Schur decomposition for any square matrix, even ones that can’t be diagonalized. Writes A = QTQ* where T is upper triangular and Q is unitary. Less interpretable than SVD but always exists — useful as a theoretical tool.
Jordan normal form the fallback when a matrix genuinely can’t be diagonalized — repeated eigenvalues with insufficient eigenvectors. Writes A in a near-diagonal block form called Jordan blocks. Rarely used in ML but important in understanding why some initializations cause gradient pathologies.
Polar decomposition Writes any matrix as A = QS where Q is orthogonal (rotation/reflection) and S is symmetric positive semidefinite (pure stretching). Closely related to SVD — S is essentially VΣVᵀ. Useful for understanding the geometry of a transformation: the rotation part and the stretching part separated cleanly.
Spectral decomposition is used widely in machine learning and deep learning.
Eigen decomposition PCA (Principal Component Analysis) is pure eigen decomposition of the covariance matrix. Every dimensionality reduction, every time you project high-dimensional data to a lower-dimensional space before feeding it to a model — that’s eigen decomposition at work. Also appears in graph neural networks via the graph Laplacian.
Spectral theorem decomposition The NTK is a symmetric matrix. Its eigen decomposition via the spectral theorem is exactly what determines which directions in function space get learned fast and which get learned slow. The spectral bias we discussed — networks learning low-frequency functions first — is literally a statement about the eigenvalue spectrum of the NTK. Large eigenvalues → fast learning. Small eigenvalues → slow learning.
SVD Shows up everywhere:
- Low-rank adaptation (LoRA) — the dominant technique for fine-tuning large language models — works by decomposing weight update matrices using SVD and keeping only the top singular values. This is how LLMs are fine-tuned cheaply
- Attention matrices in transformers have an implicit low-rank SVD structure that researcher's study to understand what the model is attending to
- Recommendation systems (Netflix, Spotify) use matrix factorization which is essentially truncated SVD
Schur decomposition Less directly used in practice but appears in the theoretical analysis of recurrent neural networks and LSTMs — understanding why gradients vanish or explode over long sequences involves the Schur form of the recurrent weight matrix.

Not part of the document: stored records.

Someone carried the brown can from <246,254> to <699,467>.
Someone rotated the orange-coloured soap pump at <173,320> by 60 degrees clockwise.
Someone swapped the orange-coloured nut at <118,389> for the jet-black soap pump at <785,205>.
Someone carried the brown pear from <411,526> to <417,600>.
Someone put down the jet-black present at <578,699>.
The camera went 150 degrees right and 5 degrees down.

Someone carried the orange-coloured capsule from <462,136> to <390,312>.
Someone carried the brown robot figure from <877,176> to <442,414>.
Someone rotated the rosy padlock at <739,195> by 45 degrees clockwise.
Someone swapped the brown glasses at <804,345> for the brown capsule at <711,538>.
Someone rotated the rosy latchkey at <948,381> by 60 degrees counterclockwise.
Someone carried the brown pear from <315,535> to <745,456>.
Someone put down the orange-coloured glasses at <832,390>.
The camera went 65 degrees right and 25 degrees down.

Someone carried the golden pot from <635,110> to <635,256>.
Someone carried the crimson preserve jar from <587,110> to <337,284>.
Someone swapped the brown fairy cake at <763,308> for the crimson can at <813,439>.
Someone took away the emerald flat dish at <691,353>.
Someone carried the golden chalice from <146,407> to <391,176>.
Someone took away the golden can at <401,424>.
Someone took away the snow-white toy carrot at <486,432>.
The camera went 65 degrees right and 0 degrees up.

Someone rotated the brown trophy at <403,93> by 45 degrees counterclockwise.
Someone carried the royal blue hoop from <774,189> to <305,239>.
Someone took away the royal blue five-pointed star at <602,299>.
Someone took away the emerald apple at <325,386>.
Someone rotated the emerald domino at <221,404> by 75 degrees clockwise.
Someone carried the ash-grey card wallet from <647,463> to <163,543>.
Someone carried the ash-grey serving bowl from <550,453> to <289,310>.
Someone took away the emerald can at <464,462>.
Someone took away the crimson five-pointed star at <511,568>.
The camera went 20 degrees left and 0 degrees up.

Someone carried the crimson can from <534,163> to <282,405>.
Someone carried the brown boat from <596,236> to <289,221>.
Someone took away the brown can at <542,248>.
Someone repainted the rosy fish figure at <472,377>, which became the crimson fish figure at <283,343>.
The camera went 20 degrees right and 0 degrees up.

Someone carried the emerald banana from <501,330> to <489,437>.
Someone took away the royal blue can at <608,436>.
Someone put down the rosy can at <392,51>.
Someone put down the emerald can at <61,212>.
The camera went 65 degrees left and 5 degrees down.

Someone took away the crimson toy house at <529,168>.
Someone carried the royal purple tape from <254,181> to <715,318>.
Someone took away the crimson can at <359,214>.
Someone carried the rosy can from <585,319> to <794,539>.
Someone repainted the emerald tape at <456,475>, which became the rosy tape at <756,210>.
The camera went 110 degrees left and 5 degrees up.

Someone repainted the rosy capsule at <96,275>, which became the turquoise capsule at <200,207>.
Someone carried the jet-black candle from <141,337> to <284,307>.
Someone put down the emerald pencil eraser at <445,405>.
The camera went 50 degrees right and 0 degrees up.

Jordan normal form This is the theoretical explanation for the vanishing gradient problem. When a recurrent network’s weight matrix has repeated eigenvalues less than 1, the Jordan blocks explain why gradients decay exponentially with sequence length. It’s the math behind why vanilla RNNs fail on long sequences and why LSTMs were designed the way they were.
Polar decomposition Used in weight initialization research — orthogonal initialization (which Saxe et al. recommend) essentially extracts the Q part of the polar decomposition of a random matrix. It’s also used in some optimization algorithms that try to keep weight matrices near-orthogonal during training to preserve gradient flow.